----- Data shown -----
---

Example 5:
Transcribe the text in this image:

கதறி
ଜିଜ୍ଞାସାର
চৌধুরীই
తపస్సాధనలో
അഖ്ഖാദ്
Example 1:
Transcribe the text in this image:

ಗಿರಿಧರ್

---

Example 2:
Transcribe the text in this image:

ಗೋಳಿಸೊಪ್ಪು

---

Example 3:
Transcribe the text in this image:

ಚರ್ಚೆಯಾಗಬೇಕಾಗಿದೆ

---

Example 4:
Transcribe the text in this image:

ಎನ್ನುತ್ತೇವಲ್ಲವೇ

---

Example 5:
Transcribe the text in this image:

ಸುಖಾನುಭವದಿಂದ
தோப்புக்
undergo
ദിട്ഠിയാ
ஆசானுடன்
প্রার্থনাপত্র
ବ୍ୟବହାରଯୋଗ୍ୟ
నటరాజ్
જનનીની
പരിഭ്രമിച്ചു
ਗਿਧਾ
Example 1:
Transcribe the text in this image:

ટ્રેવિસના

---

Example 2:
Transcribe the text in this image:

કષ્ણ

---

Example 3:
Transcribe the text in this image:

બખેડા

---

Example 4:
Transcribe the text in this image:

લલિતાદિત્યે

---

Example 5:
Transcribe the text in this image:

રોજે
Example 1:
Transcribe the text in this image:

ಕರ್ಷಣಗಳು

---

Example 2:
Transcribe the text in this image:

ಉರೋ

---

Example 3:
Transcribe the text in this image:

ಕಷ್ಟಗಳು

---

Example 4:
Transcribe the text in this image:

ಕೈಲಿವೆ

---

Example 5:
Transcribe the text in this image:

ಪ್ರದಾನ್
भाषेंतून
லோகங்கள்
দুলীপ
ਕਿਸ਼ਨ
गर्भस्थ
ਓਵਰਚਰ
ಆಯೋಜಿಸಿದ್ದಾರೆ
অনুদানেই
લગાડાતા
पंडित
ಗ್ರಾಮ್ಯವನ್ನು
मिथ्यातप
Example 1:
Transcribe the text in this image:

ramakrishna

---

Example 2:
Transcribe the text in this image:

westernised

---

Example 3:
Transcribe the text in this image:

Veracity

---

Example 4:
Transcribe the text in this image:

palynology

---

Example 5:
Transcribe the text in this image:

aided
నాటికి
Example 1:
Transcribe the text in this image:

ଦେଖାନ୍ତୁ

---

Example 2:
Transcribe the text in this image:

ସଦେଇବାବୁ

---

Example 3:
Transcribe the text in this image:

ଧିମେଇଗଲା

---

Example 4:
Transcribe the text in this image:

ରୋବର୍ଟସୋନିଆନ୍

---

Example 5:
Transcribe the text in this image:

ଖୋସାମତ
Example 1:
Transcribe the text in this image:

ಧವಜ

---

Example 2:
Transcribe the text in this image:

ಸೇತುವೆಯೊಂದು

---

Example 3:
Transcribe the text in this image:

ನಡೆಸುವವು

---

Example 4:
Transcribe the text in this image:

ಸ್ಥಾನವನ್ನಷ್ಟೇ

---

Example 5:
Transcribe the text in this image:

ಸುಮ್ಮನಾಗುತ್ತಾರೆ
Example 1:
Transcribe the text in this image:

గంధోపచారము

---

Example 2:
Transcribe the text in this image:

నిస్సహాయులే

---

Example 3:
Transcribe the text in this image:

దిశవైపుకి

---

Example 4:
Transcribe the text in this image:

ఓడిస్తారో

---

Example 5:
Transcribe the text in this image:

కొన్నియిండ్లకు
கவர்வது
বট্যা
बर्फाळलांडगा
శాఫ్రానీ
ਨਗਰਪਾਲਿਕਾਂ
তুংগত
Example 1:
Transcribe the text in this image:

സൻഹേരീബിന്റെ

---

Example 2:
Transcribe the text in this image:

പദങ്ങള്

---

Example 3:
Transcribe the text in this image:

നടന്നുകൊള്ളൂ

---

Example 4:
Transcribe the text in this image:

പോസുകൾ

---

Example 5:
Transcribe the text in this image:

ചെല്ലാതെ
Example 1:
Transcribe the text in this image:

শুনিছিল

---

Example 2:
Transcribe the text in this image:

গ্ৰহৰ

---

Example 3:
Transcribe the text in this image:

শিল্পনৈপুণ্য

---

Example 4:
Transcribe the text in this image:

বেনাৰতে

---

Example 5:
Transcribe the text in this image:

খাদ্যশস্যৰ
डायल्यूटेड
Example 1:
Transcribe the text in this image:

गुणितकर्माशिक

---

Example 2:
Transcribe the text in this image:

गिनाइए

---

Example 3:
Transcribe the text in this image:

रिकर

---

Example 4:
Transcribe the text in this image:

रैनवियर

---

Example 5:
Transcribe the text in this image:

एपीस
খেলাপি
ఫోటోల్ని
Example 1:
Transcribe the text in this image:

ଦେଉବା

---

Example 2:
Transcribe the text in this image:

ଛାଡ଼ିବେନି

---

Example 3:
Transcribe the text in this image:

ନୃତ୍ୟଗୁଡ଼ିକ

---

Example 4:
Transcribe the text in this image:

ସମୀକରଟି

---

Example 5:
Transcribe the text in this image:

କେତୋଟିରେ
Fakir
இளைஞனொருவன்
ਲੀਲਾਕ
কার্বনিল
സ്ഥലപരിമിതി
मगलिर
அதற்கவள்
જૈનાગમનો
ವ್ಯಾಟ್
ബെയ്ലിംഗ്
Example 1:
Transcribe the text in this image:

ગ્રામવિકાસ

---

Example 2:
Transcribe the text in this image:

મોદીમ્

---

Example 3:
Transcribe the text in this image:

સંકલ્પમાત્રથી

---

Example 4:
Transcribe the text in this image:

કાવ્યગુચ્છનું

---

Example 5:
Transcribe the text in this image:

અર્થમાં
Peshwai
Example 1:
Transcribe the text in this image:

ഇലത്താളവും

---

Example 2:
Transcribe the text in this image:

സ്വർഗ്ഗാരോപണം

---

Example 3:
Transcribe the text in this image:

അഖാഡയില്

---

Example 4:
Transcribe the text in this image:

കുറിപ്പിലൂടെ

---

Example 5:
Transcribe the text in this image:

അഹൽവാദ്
-----
All of the entries above should be transcribed exactly, line for line.

Reply:
---

Example 5:
Transcribe the text in this image:

கதறி
ଜିଜ୍ଞାସାର
চৌধুরীই
తపస్సాధనలో
അഖ്ഖാദ്
Example 1:
Transcribe the text in this image:

ಗಿರಿಧರ್

---

Example 2:
Transcribe the text in this image:

ಗೋಳಿಸೊಪ್ಪು

---

Example 3:
Transcribe the text in this image:

ಚರ್ಚೆಯಾಗಬೇಕಾಗಿದೆ

---

Example 4:
Transcribe the text in this image:

ಎನ್ನುತ್ತೇವಲ್ಲವೇ

---

Example 5:
Transcribe the text in this image:

ಸುಖಾನುಭವದಿಂದ
தோப்புக்
undergo
ദിട്ഠിയാ
ஆசானுடன்
প্রার্থনাপত্র
ବ୍ୟବହାରଯୋଗ୍ୟ
నటరాజ్
જનનીની
പരിഭ്രമിച്ചു
ਗਿਧਾ
Example 1:
Transcribe the text in this image:

ટ્રેવિસના

---

Example 2:
Transcribe the text in this image:

કષ્ણ

---

Example 3:
Transcribe the text in this image:

બખેડા

---

Example 4:
Transcribe the text in this image:

લલિતાદિત્યે

---

Example 5:
Transcribe the text in this image:

રોજે
Example 1:
Transcribe the text in this image:

ಕರ್ಷಣಗಳು

---

Example 2:
Transcribe the text in this image:

ಉರೋ

---

Example 3:
Transcribe the text in this image:

ಕಷ್ಟಗಳು

---

Example 4:
Transcribe the text in this image:

ಕೈಲಿವೆ

---

Example 5:
Transcribe the text in this image:

ಪ್ರದಾನ್
भाषेंतून
லோகங்கள்
দুলীপ
ਕਿਸ਼ਨ
गर्भस्थ
ਓਵਰਚਰ
ಆಯೋಜಿಸಿದ್ದಾರೆ
অনুদানেই
લગાડાતા
पंडित
ಗ್ರಾಮ್ಯವನ್ನು
मिथ्यातप
Example 1:
Transcribe the text in this image:

ramakrishna

---

Example 2:
Transcribe the text in this image:

westernised

---

Example 3:
Transcribe the text in this image:

Veracity

---

Example 4:
Transcribe the text in this image:

palynology

---

Example 5:
Transcribe the text in this image:

aided
నాటికి
Example 1:
Transcribe the text in this image:

ଦେଖାନ୍ତୁ

---

Example 2:
Transcribe the text in this image:

ସଦେଇବାବୁ

---

Example 3:
Transcribe the text in this image:

ଧିମେଇଗଲା

---

Example 4:
Transcribe the text in this image:

ରୋବର୍ଟସୋନିଆନ୍

---

Example 5:
Transcribe the text in this image:

ଖୋସାମତ
Example 1:
Transcribe the text in this image:

ಧವಜ

---

Example 2:
Transcribe the text in this image:

ಸೇತುವೆಯೊಂದು

---

Example 3:
Transcribe the text in this image:

ನಡೆಸುವವು

---

Example 4:
Transcribe the text in this image:

ಸ್ಥಾನವನ್ನಷ್ಟೇ

---

Example 5:
Transcribe the text in this image:

ಸುಮ್ಮನಾಗುತ್ತಾರೆ
Example 1:
Transcribe the text in this image:

గంధోపచారము

---

Example 2:
Transcribe the text in this image:

నిస్సహాయులే

---

Example 3:
Transcribe the text in this image:

దిశవైపుకి

---

Example 4:
Transcribe the text in this image:

ఓడిస్తారో

---

Example 5:
Transcribe the text in this image:

కొన్నియిండ్లకు
கவர்வது
বট্যা
बर्फाळलांडगा
శాఫ్రానీ
ਨਗਰਪਾਲਿਕਾਂ
তুংগত
Example 1:
Transcribe the text in this image:

സൻഹേരീബിന്റെ

---

Example 2:
Transcribe the text in this image:

പദങ്ങള്

---

Example 3:
Transcribe the text in this image:

നടന്നുകൊള്ളൂ

---

Example 4:
Transcribe the text in this image:

പോസുകൾ

---

Example 5:
Transcribe the text in this image:

ചെല്ലാതെ
Example 1:
Transcribe the text in this image:

শুনিছিল

---

Example 2:
Transcribe the text in this image:

গ্ৰহৰ

---

Example 3:
Transcribe the text in this image:

শিল্পনৈপুণ্য

---

Example 4:
Transcribe the text in this image:

বেনাৰতে

---

Example 5:
Transcribe the text in this image:

খাদ্যশস্যৰ
डायल्यूटेड
Example 1:
Transcribe the text in this image:

गुणितकर्माशिक

---

Example 2:
Transcribe the text in this image:

गिनाइए

---

Example 3:
Transcribe the text in this image:

रिकर

---

Example 4:
Transcribe the text in this image:

रैनवियर

---

Example 5:
Transcribe the text in this image:

एपीस
খেলাপি
ఫోటోల్ని
Example 1:
Transcribe the text in this image:

ଦେଉବା

---

Example 2:
Transcribe the text in this image:

ଛାଡ଼ିବେନି

---

Example 3:
Transcribe the text in this image:

ନୃତ୍ୟଗୁଡ଼ିକ

---

Example 4:
Transcribe the text in this image:

ସମୀକରଟି

---

Example 5:
Transcribe the text in this image:

କେତୋଟିରେ
Fakir
இளைஞனொருவன்
ਲੀਲਾਕ
কার্বনিল
സ്ഥലപരിമിതി
मगलिर
அதற்கவள்
જૈનાગમનો
ವ್ಯಾಟ್
ബെയ്ലിംഗ്
Example 1:
Transcribe the text in this image:

ગ્રામવિકાસ

---

Example 2:
Transcribe the text in this image:

મોદીમ્

---

Example 3:
Transcribe the text in this image:

સંકલ્પમાત્રથી

---

Example 4:
Transcribe the text in this image:

કાવ્યગુચ્છનું

---

Example 5:
Transcribe the text in this image:

અર્થમાં
Peshwai
Example 1:
Transcribe the text in this image:

ഇലത്താളവും

---

Example 2:
Transcribe the text in this image:

സ്വർഗ്ഗാരോപണം

---

Example 3:
Transcribe the text in this image:

അഖാഡയില്

---

Example 4:
Transcribe the text in this image:

കുറിപ്പിലൂടെ

---

Example 5:
Transcribe the text in this image:

അഹൽവാദ്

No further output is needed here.